TASK DETAILS => The data are to be restated in full, exactly as presented.

------ RECORDS SUPPLIED

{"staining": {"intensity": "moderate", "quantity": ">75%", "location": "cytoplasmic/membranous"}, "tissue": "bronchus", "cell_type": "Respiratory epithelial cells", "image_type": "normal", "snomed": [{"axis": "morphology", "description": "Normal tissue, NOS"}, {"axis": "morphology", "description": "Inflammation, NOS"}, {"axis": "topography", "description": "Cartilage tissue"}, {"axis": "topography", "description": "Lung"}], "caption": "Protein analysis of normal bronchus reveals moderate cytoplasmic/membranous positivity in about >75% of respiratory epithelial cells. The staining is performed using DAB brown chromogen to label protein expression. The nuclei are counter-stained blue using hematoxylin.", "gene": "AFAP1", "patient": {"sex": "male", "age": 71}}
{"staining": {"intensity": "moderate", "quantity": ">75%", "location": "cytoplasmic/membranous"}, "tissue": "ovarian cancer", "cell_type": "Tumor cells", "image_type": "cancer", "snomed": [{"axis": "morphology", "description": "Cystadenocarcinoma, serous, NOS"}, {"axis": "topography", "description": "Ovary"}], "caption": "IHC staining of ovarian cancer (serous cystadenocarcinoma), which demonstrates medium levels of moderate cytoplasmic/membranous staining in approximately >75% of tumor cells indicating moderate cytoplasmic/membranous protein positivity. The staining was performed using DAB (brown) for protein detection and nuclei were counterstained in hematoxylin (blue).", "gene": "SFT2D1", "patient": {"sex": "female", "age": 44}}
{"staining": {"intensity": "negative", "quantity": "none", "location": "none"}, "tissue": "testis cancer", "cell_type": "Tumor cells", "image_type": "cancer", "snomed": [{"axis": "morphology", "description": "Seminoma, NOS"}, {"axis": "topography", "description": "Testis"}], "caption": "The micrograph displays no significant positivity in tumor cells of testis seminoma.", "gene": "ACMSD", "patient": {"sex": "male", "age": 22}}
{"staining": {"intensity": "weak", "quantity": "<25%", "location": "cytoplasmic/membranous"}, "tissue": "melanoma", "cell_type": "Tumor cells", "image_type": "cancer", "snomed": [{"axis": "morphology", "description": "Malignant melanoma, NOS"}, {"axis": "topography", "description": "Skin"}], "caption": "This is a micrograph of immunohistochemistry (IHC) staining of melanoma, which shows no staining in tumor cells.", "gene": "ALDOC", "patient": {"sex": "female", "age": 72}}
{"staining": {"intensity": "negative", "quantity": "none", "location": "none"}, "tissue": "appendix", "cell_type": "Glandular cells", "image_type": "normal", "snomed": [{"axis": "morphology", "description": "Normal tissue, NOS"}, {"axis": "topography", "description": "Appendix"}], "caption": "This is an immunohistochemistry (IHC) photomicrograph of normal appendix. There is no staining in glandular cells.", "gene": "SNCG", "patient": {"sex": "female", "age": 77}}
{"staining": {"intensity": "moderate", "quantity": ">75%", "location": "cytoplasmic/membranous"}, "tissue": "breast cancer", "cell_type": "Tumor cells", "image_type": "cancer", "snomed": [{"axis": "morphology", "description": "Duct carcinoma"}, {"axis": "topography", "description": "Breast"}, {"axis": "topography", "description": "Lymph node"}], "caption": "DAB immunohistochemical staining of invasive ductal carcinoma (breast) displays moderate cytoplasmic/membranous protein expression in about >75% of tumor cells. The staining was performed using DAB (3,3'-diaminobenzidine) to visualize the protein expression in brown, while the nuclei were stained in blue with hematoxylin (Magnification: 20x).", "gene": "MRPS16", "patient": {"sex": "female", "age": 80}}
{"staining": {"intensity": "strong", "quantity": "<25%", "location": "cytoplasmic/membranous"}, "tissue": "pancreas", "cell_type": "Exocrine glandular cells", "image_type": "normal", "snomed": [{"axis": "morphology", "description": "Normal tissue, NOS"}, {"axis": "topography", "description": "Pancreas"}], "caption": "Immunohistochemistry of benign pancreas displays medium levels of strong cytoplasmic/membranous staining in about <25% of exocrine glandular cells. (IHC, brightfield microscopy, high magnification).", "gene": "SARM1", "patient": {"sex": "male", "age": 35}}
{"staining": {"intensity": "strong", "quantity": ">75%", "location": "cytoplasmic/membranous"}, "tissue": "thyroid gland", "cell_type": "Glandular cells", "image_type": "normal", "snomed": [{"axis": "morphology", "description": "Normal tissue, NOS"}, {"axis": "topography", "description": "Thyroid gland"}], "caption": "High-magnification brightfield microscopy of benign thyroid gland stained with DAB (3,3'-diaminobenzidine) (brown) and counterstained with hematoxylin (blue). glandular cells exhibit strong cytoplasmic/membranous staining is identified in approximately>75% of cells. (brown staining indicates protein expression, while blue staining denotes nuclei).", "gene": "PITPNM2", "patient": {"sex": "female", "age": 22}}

------------

YOUR RESPONSE =>
{"staining": {"intensity": "moderate", "quantity": ">75%", "location": "cytoplasmic/membranous"}, "tissue": "bronchus", "cell_type": "Respiratory epithelial cells", "image_type": "normal", "snomed": [{"axis": "morphology", "description": "Normal tissue, NOS"}, {"axis": "morphology", "description": "Inflammation, NOS"}, {"axis": "topography", "description": "Cartilage tissue"}, {"axis": "topography", "description": "Lung"}], "caption": "Protein analysis of normal bronchus reveals moderate cytoplasmic/membranous positivity in about >75% of respiratory epithelial cells. The staining is performed using DAB brown chromogen to label protein expression. The nuclei are counter-stained blue using hematoxylin.", "gene": "AFAP1", "patient": {"sex": "male", "age": 71}}
{"staining": {"intensity": "moderate", "quantity": ">75%", "location": "cytoplasmic/membranous"}, "tissue": "ovarian cancer", "cell_type": "Tumor cells", "image_type": "cancer", "snomed": [{"axis": "morphology", "description": "Cystadenocarcinoma, serous, NOS"}, {"axis": "topography", "description": "Ovary"}], "caption": "IHC staining of ovarian cancer (serous cystadenocarcinoma), which demonstrates medium levels of moderate cytoplasmic/membranous staining in approximately >75% of tumor cells indicating moderate cytoplasmic/membranous protein positivity. The staining was performed using DAB (brown) for protein detection and nuclei were counterstained in hematoxylin (blue).", "gene": "SFT2D1", "patient": {"sex": "female", "age": 44}}
{"staining": {"intensity": "negative", "quantity": "none", "location": "none"}, "tissue": "testis cancer", "cell_type": "Tumor cells", "image_type": "cancer", "snomed": [{"axis": "morphology", "description": "Seminoma, NOS"}, {"axis": "topography", "description": "Testis"}], "caption": "The micrograph displays no significant positivity in tumor cells of testis seminoma.", "gene": "ACMSD", "patient": {"sex": "male", "age": 22}}
{"staining": {"intensity": "weak", "quantity": "<25%", "location": "cytoplasmic/membranous"}, "tissue": "melanoma", "cell_type": "Tumor cells", "image_type": "cancer", "snomed": [{"axis": "morphology", "description": "Malignant melanoma, NOS"}, {"axis": "topography", "description": "Skin"}], "caption": "This is a micrograph of immunohistochemistry (IHC) staining of melanoma, which shows no staining in tumor cells.", "gene": "ALDOC", "patient": {"sex": "female", "age": 72}}
{"staining": {"intensity": "negative", "quantity": "none", "location": "none"}, "tissue": "appendix", "cell_type": "Glandular cells", "image_type": "normal", "snomed": [{"axis": "morphology", "description": "Normal tissue, NOS"}, {"axis": "topography", "description": "Appendix"}], "caption": "This is an immunohistochemistry (IHC) photomicrograph of normal appendix. There is no staining in glandular cells.", "gene": "SNCG", "patient": {"sex": "female", "age": 77}}
{"staining": {"intensity": "moderate", "quantity": ">75%", "location": "cytoplasmic/membranous"}, "tissue": "breast cancer", "cell_type": "Tumor cells", "image_type": "cancer", "snomed": [{"axis": "morphology", "description": "Duct carcinoma"}, {"axis": "topography", "description": "Breast"}, {"axis": "topography", "description": "Lymph node"}], "caption": "DAB immunohistochemical staining of invasive ductal carcinoma (breast) displays moderate cytoplasmic/membranous protein expression in about >75% of tumor cells. The staining was performed using DAB (3,3'-diaminobenzidine) to visualize the protein expression in brown, while the nuclei were stained in blue with hematoxylin (Magnification: 20x).", "gene": "MRPS16", "patient": {"sex": "female", "age": 80}}
{"staining": {"intensity": "strong", "quantity": "<25%", "location": "cytoplasmic/membranous"}, "tissue": "pancreas", "cell_type": "Exocrine glandular cells", "image_type": "normal", "snomed": [{"axis": "morphology", "description": "Normal tissue, NOS"}, {"axis": "topography", "description": "Pancreas"}], "caption": "Immunohistochemistry of benign pancreas displays medium levels of strong cytoplasmic/membranous staining in about <25% of exocrine glandular cells. (IHC, brightfield microscopy, high magnification).", "gene": "SARM1", "patient": {"sex": "male", "age": 35}}
{"staining": {"intensity": "strong", "quantity": ">75%", "location": "cytoplasmic/membranous"}, "tissue": "thyroid gland", "cell_type": "Glandular cells", "image_type": "normal", "snomed": [{"axis": "morphology", "description": "Normal tissue, NOS"}, {"axis": "topography", "description": "Thyroid gland"}], "caption": "High-magnification brightfield microscopy of benign thyroid gland stained with DAB (3,3'-diaminobenzidine) (brown) and counterstained with hematoxylin (blue). glandular cells exhibit strong cytoplasmic/membranous staining is identified in approximately>75% of cells. (brown staining indicates protein expression, while blue staining denotes nuclei).", "gene": "PITPNM2", "patient": {"sex": "female", "age": 22}}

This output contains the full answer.